Back to those DIY blogs. One of my favourite design duos got their start years ago with a very basic internet presence: simple website, simple projects, simple house. Over the last decade, I’ve followed along as they’ve morphed into an empire of sorts. There are furniture lines, partnerships with major brands, sponsored content, full-time staff, and even a clothing line. Despite $2,000 mirrors and a 5,000-square foot house making their lifestyle and renovation budgets a bit less…relatable…I’ve remained a loyal reader, mostly because of the pictures.
They provide spectacular eye candy: gorgeous wallpaper, custom closets with colour-coded clothing, modern-rustic exposed beams. For good measure they might throw in a steaming latte sitting next to a flickering candle on a spotless countertop. With nary a coffee table book, Persian rug or chambray throw pillow out of place – their home (and thus their life?) looks practically perfect. Some days it’s inspirational to view this content and, other days, when my floors are littered with discarded socks and cookie crumbs and when dated light fixtures reveal a sink full of dirty dishes, my life all feels too imperfect.
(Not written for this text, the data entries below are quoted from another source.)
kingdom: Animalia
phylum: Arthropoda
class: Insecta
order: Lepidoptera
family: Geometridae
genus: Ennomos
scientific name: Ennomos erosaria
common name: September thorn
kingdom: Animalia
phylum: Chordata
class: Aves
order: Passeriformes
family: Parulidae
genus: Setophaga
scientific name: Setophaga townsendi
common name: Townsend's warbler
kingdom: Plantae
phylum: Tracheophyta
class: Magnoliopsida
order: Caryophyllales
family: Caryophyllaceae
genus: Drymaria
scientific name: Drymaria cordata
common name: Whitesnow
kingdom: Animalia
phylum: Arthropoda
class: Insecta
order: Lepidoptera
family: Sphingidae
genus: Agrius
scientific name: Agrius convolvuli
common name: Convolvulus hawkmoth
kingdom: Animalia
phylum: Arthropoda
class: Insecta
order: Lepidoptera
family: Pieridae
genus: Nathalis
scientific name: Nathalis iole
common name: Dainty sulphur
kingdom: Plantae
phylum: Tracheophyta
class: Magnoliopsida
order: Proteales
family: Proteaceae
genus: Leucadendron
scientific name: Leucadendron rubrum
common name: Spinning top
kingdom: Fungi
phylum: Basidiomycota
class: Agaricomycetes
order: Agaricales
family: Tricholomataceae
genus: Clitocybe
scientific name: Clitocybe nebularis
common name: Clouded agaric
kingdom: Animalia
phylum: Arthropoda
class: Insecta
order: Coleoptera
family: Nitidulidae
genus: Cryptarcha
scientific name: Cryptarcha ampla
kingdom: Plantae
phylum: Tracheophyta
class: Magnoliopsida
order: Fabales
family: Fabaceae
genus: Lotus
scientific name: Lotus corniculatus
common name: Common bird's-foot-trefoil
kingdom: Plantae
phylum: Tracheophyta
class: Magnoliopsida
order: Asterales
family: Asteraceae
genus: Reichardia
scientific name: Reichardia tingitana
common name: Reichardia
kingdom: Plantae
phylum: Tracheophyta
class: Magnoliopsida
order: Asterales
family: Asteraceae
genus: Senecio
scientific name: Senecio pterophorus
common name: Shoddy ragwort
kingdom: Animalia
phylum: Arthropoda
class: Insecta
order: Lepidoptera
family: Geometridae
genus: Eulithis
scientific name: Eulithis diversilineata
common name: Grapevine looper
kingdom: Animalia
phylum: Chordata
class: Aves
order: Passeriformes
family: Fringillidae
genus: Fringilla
Last week I happened to zoom in on one of those perfectly staged photos. The lighting was stunning, the distribution of objects within the field of view provided maximum impact. But viewed at 150%, I could see that within this aesthetically “perfect” stairway vignette there was actually cracked caulking at the bottom of each step. And scuffed treads. Another day, new photo. Dream kitchen. Zoom. Dirt and dings on the cabinets, crumbs all over the floor.
From houses to food to bodies to children (and everything in between), we’re inundated with images that suggest perfection. It all seems so…attainable. If we only could find a way to dress our family in coordinating outfits and make it to Machu Picchu for the golden-hour sunset shot – then we’d reach perfection.
But perfection is an illusion. When we’re struggling with our own basket of anxieties, foibles, and griefs, it’s so easy to look at something or someone else and see perfection. Perfection could be: a number on the scale, a figure in the bank, a street address or a particular type of car in the driveway. If only we could get that, life would be perfect.
I have scuffs on my stairs and crumbs on my floor (counter and table, too). And I often wish them – will them – away. But those crumbs don’t make me a failure, don’t reduce my value, don’t make my life less beautiful. They just make me a person with scuffs on her stairs and crumbs on her floor (proverbially and literally). Nothing more or less.
Some days I rail at the kids to eat over their plates and take off their shoes, but on the good days, I zoom out: I ignore the crumbs (or take the time to sweep them up without complaint) and say: Today isn’t perfect. But today is good.